Therapeutic Fibbing: Lying Isn't Always a Bad Thing

Therapeutic Fibbing: Lying Isn’t Always A Bad Thing


Most people can’t handle the truth, and processing the facts becomes even more difficult for assisted living seniors experiencing chronic neurodegenerative diseases. Even without diseases like Alzheimer’s and dementia, the truth is sometimes unbearable. We see this played out with the many men and women who thrive off people that feed their egos or have an unhealthy addiction to flattery.

Instead of hearing the unbearable facts and constructive criticism, we condition ourselves for therapeutic fibbing. Fibbing to individuals helps them cope with their reality. However, outright lying is unhealthy and poses many risk factors. RAL caregivers must recognize the difference between therapeutic fibbing and unprofessional lying.
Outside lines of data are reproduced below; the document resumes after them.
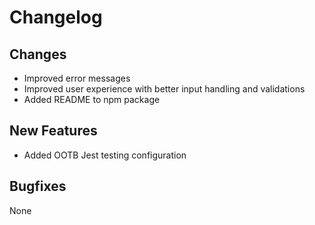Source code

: # Changelog

## Changes

- Improved error messages
- Improved user experience with better input handling and validations
- Added README to npm package

## New Features

- Added OOTB Jest testing configuration

## Bugfixes

None

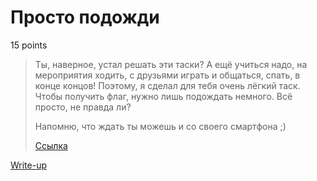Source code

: # Просто подожди

15 points

> Ты, наверное, устал решать эти таски? А ещё учиться надо, на мероприятия
> ходить, с друзьями играть и общаться, спать, в конце концов! Поэтому, я 
> сделал для тебя очень лёгкий таск. Чтобы получить флаг, нужно лишь
> подождать немного. Всё просто, не правда ли?
> 
> Напомню, что ждать ты можешь и со своего смартфона ;)
> 
> [Ссылка](https://day9.upml.tech/)

[Write-up](WRITEUP.md)
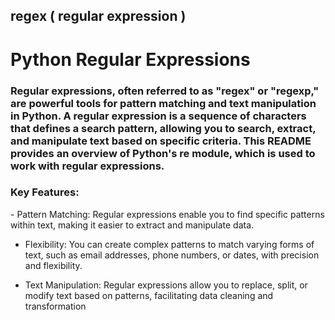 <h2>regex ( regular expression ) </h2>
<h1>Python Regular Expressions</h1>

### Regular expressions, often referred to as "regex" or "regexp," are powerful tools for pattern matching and text manipulation in Python. A regular expression is a sequence of characters that defines a search pattern, allowing you to search, extract, and manipulate text based on specific criteria. This README provides an overview of Python's re module, which is used to work with regular expressions.

### Key Features:
<p>
- Pattern Matching: Regular expressions enable you to find specific patterns within text, making it easier to extract and manipulate data.

- Flexibility: You can create complex patterns to match varying forms of text, such as email addresses, phone numbers, or dates, with precision and flexibility.

- Text Manipulation: Regular expressions allow you to replace, split, or modify text based on patterns, facilitating data cleaning and transformation 
</p>
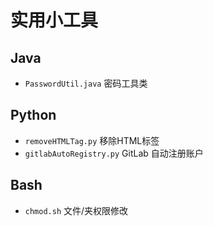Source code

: # 实用小工具

## Java

- `PasswordUtil.java` 密码工具类

## Python

- `removeHTMLTag.py` 移除HTML标签
- `gitlabAutoRegistry.py` GitLab 自动注册账户

## Bash

- `chmod.sh` 文件/夹权限修改

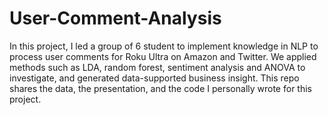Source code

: # User-Comment-Analysis
In this project, I led a group of 6 student to implement knowledge in NLP to process user comments for Roku Ultra on Amazon and Twitter. We applied methods such as LDA, random forest, sentiment analysis and ANOVA to investigate, and generated data-supported business  insight. This repo shares the data, the presentation, and the code I personally wrote for this project.
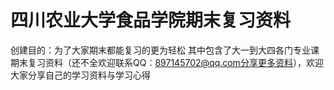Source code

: # 四川农业大学食品学院期末复习资料
创建目的：为了大家期末都能复习的更为轻松
其中包含了大一到大四各门专业课期末复习资料（还不全欢迎联系QQ：897145702@qq.com分享更多资料），欢迎大家分享自己的学习资料与学习心得

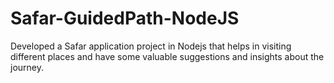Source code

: # Safar-GuidedPath-NodeJS
Developed a Safar application project in Nodejs that helps in visiting different places and have some valuable suggestions and insights about the journey.
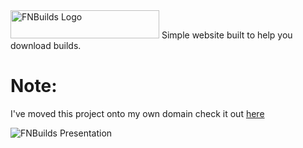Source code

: <img src="https://cdn.discordapp.com/attachments/751304558453719176/936168734924603412/logo_white.png" alt="FNBuilds Logo" width="238" height="45">
Simple website built to help you download builds. 

# Note:
I've moved this project onto my own domain check it out [here](http://crunnie.xyz/builds/ "Google's Homepage")

<img src="https://cdn.discordapp.com/attachments/751304558453719176/936168507975008266/unknown.png" alt="FNBuilds Presentation">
Therapeutic fibbing is a reliable way to engage seniors by stepping into their reality. It is a responsible method of agreeing or replying with responses that are not completely true to avoid causing distress. The goal of therapeutic fibbing is to say things that make seniors feel safe and comforted. Consider the example of one friendly co-worker. Therapeutic fibbing is similar to telling a co-worker that you love the thoughtful gift they gave you, even though you do not. The truth of the matter is you might appreciate the thoughtful gesture more than the gift itself. So, instead of responding with cruelty and criticism, you react with kindness and gratitude. Telling the absolute truth, in that case, doesn’t change the situation – it would only hurt your co-worker’s feelings.
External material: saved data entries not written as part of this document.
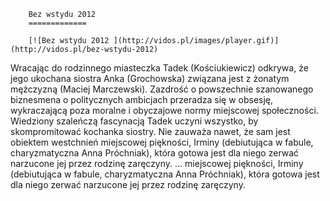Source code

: 
        Bez wstydu 2012 
        =============
        
        [![Bez wstydu 2012 ](http://vidos.pl/images/player.gif)](http://vidos.pl/bez-wstydu-2012)
        
        
 Wracając do rodzinnego miasteczka Tadek (Kościukiewicz) odkrywa, że jego ukochana siostra Anka (Grochowska) związana jest z żonatym mężczyzną (Maciej Marczewski). Zazdrość o powszechnie szanowanego biznesmena o politycznych ambicjach przeradza się w obsesję, wykraczającą poza moralne i obyczajowe normy miejscowej społeczności. Wiedziony szaleńczą fascynacją Tadek uczyni wszystko, by skompromitować kochanka siostry. Nie zauważa nawet, że sam jest obiektem westchnień miejscowej piękności, Irminy (debiutująca w fabule, charyzmatyczna Anna Próchniak), która gotowa jest dla niego zerwać narzucone jej przez rodzinę zaręczyny.  ... miejscowej piękności, Irminy (debiutująca w fabule, charyzmatyczna Anna Próchniak), która gotowa jest dla niego zerwać narzucone jej przez rodzinę zaręczyny.
    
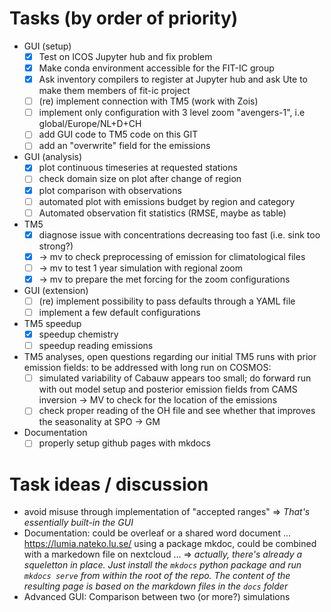 # Tasks (by order of priority)

- GUI (setup)
    - [x] Test on ICOS Jupyter hub and fix problem
    - [x] Make conda environment accessible for the FIT-IC group
    - [x] Ask inventory compilers to register at Jupyter hub and ask Ute to make them members of fit-ic project
    - [ ] (re) implement connection with TM5 (work with Zois)
    - [ ] implement only configuration with 3 level zoom "avengers-1", i.e global/Europe/NL+D+CH
    - [ ] add GUI code to TM5 code on this GIT
    - [ ] add an "overwrite" field for the emissions
- GUI (analysis)
    - [x] plot continuous timeseries at requested stations
    - [ ] check domain size on plot after change of region
    - [x] plot comparison with observations
    - [ ] automated plot with emissions budget by region and category
    - [ ] Automated observation fit statistics (RMSE, maybe as table)
- TM5
    - [x] diagnose issue with concentrations decreasing too fast (i.e. sink too strong?)
    - [x] -> mv to check preprocessing of emission for climatological files
    - [ ] -> mv to test 1 year simulation with regional zoom
    - [x] -> mv to prepare the met forcing for the zoom configurations
- GUI (extension)    
    - [ ] (re) implement possibility to pass defaults through a YAML file
    - [ ] implement a few default configurations
- TM5 speedup
    - [x] speedup chemistry
    - [ ] speedup reading emissions
- TM5 analyses, open questions regarding our initial TM5 runs with prior emission fields: to be addressed with long run on COSMOS:
    - [ ] simulated variability of Cabauw appears too small; do forward run with out model setup and posterior emission fields from CAMS inversion -> MV to check for the location of the emissions
    - [ ] check proper reading of the OH file and see whether that improves the seasonality at SPO -> GM
- Documentation
    - [ ] properly setup github pages with mkdocs
 
# Task ideas / discussion
- avoid misuse through implementation of "accepted ranges" => *That's essentially built-in the GUI*
- Documentation: could be overleaf or a shared word document ... https://lumia.nateko.lu.se/ using a package mkdoc, could be combined with a markedown file on nextcloud ... => *actually, there's already a squeletton in place. Just install the `mkdocs` python package and run `mkdocs serve` from within the root of the repo. The content of the resulting page is based on the markdown files in the `docs` folder*
- Advanced GUI: Comparison between two (or more?) simulations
While therapeutic fibbing will pose a variety of different scenarios in residential assisted living homes, the friendly co-worker example is the same principle. Gently going along with their reality and using secondary distractions will help foster a functional atmosphere. Unlike when people lie, professionals exercising therapeutic fibbing are not seeking to deceive or manipulate, but rather to avoid unnecessary distress. This method is especially effective amongst individuals with chronic neurodegenerative diseases.


Is honesty the best policy? Not always, especially not when it comes to seniors coping with chronic neurodegenerative diseases like Alzheimer’s and dementia. Individuals with such diseases experience a different version of reality based on how severely their brains are impacted. Dementia damages the brain. It causes a progressive decline in a person’s ability to understand and process basic information, the concept of time, and everyday activities. Attempting to force these individuals to abandon their version of reality can cause unwanted meltdowns.
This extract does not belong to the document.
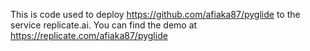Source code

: 
This is code used to deploy https://github.com/afiaka87/pyglide to the service replicate.ai. You can find the demo at https://replicate.com/afiaka87/pyglide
Confusion, emotional pain, anxiety, fear, and anger causes people that are diagnosed with dementia to avoid engaging in real-world experiences. This is why therapeutic fibbing is strongly encouraged by dementia care experts. Some RAL caregivers might initially feel like they are lying to the residents. However, therapeutic fibbing empowers you to engage their current reality and avoid unnecessary upsets and prolonged periods of distress. These little white lies help. They validate the feelings of residents suffering from dementia and they have no malicious intent. Otherwise, caregivers run the risk of substituting cruelty with comfort and assurance.


Most adults remember the fictional childhood story of Pinocchio, a wooden puppet who dreamed of becoming a real boy. He is known for his frequent tendency to lie, which causes his nose to grow. The novel evolved into a cultural icon, adapted as a Disney film, reminding children of the consequences of lying. Children are often taught at an early age that lying is bad and disrespectful, especially dishonesty to their elders. This lifelong reinforced moral standard is why many RAL caregivers wrestle with the reality of therapeutic fibbing, even amongst residents diagnosed with dementia. However, there is proven research that shows why therapeutic fibbing works.

5 Facts About the Truth In Dementia Care

  1. Causes unnecessary distress
  2. Often misunderstood
  3. Difficult to process
  4. Will soon be forgotten
  5. Does more harm than good

Unfortunately, telling the truth to seniors with memory loss can be devastating, and causes them to relive past traumas and tragedies. The truth can be especially devastating about emotional subjects, but equally as disturbing about trivial circumstances. Dementia prevents people from properly processing and retaining information. It is important to remember that assisted living memory care residents will probably forget the conversation altogether.

As a result, after experiencing a breakdown or misunderstanding from hearing the truth, they will soon not remember what you said anyway – the truth will be soon forgotten. In this case, the truth does more harm than good. Telling the truth each time forces them to experience fresh distress over and over again. This repeated cycle would be cruel and vicious, and this is why caregivers are encouraged to use the practice of therapeutic fibbing.